Find the string "userSpaceOnUse" in the entries and copy each line that has it.

BEGIN PROVIDED DATA

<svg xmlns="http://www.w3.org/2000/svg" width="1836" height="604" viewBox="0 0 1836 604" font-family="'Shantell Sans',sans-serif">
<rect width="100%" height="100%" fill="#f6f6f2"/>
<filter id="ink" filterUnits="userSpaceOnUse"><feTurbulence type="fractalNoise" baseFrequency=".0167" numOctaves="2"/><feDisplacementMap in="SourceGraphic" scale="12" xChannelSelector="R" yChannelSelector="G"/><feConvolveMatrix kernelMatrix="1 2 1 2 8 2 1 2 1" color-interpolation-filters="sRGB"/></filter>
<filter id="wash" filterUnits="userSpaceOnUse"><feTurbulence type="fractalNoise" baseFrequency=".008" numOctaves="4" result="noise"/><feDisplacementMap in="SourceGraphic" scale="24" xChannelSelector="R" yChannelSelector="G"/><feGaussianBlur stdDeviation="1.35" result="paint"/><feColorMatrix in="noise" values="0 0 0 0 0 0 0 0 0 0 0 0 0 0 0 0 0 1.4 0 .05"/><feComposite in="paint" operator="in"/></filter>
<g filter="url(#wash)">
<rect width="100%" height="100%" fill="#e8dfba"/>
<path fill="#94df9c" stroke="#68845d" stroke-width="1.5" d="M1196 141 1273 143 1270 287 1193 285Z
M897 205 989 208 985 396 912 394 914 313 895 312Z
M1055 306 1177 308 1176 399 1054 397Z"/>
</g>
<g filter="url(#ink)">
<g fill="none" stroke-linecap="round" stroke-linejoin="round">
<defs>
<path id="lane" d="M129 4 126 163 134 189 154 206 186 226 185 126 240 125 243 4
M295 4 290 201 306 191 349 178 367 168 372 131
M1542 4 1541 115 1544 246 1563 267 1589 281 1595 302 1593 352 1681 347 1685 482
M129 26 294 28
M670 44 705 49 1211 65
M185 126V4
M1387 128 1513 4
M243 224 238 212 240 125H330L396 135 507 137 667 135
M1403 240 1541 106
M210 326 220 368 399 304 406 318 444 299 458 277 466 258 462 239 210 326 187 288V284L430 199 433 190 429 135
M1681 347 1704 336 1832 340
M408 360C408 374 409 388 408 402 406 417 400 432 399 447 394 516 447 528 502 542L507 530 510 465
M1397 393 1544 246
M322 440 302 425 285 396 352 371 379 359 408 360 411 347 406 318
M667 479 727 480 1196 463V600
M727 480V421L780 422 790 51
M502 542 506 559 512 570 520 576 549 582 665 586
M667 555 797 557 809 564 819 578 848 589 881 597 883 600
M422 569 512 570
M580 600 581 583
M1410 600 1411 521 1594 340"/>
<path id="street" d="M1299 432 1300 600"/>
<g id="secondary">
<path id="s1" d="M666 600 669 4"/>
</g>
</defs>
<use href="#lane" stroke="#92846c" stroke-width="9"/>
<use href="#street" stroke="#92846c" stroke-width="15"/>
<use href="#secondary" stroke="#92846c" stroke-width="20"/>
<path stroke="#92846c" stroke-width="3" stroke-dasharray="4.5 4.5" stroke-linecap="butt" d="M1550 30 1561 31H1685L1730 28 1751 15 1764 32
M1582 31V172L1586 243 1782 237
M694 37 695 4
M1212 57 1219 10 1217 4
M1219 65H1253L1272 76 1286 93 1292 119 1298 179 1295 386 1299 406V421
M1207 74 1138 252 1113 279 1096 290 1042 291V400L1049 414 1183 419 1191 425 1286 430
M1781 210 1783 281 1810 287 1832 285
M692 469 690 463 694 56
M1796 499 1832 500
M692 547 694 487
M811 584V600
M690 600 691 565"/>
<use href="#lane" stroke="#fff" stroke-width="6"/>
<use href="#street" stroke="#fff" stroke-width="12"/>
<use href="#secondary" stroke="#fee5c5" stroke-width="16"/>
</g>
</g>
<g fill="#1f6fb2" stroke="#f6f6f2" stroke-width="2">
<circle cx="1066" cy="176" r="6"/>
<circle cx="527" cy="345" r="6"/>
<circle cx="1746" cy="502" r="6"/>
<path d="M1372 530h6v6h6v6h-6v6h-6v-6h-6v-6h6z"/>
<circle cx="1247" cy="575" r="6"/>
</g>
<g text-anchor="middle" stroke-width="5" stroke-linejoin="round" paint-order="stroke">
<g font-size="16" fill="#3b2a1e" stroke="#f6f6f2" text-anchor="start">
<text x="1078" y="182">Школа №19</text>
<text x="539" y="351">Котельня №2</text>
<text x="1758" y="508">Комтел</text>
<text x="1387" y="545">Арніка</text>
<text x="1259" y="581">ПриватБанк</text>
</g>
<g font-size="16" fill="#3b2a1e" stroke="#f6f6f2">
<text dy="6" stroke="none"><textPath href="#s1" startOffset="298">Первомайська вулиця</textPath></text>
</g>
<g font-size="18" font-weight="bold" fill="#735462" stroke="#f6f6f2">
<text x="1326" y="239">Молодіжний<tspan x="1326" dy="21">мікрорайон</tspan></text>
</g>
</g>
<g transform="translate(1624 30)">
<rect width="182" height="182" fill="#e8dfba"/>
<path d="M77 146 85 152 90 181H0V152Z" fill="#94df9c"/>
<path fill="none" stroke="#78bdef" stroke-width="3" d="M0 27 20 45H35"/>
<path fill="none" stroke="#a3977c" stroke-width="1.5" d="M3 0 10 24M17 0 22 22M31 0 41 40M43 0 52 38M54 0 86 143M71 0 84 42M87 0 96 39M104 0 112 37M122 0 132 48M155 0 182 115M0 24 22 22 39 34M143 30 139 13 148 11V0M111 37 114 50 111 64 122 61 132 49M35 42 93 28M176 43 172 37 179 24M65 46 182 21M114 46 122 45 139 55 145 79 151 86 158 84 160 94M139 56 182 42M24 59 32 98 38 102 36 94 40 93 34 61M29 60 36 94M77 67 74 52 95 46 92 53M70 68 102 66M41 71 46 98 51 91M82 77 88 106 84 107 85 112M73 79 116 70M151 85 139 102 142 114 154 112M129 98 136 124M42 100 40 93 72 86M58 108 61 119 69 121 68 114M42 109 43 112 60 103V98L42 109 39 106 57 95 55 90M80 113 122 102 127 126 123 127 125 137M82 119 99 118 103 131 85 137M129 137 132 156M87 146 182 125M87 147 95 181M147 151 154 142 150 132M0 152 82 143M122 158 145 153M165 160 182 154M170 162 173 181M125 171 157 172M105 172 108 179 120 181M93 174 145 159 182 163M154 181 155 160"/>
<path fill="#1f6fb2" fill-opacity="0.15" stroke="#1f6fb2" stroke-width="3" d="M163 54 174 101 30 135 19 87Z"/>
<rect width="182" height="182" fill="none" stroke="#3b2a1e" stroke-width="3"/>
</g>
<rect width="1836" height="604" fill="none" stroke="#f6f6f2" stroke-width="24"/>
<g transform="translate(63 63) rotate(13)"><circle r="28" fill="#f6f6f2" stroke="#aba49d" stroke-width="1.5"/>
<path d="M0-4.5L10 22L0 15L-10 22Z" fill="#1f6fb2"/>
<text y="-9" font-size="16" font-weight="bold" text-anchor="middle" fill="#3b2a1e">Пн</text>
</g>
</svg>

END PROVIDED DATA

WRITTEN REPLY:
<filter id="ink" filterUnits="userSpaceOnUse"><feTurbulence type="fractalNoise" baseFrequency=".0167" numOctaves="2"/><feDisplacementMap in="SourceGraphic" scale="12" xChannelSelector="R" yChannelSelector="G"/><feConvolveMatrix kernelMatrix="1 2 1 2 8 2 1 2 1" color-interpolation-filters="sRGB"/></filter>
<filter id="wash" filterUnits="userSpaceOnUse"><feTurbulence type="fractalNoise" baseFrequency=".008" numOctaves="4" result="noise"/><feDisplacementMap in="SourceGraphic" scale="24" xChannelSelector="R" yChannelSelector="G"/><feGaussianBlur stdDeviation="1.35" result="paint"/><feColorMatrix in="noise" values="0 0 0 0 0 0 0 0 0 0 0 0 0 0 0 0 0 1.4 0 .05"/><feComposite in="paint" operator="in"/></filter>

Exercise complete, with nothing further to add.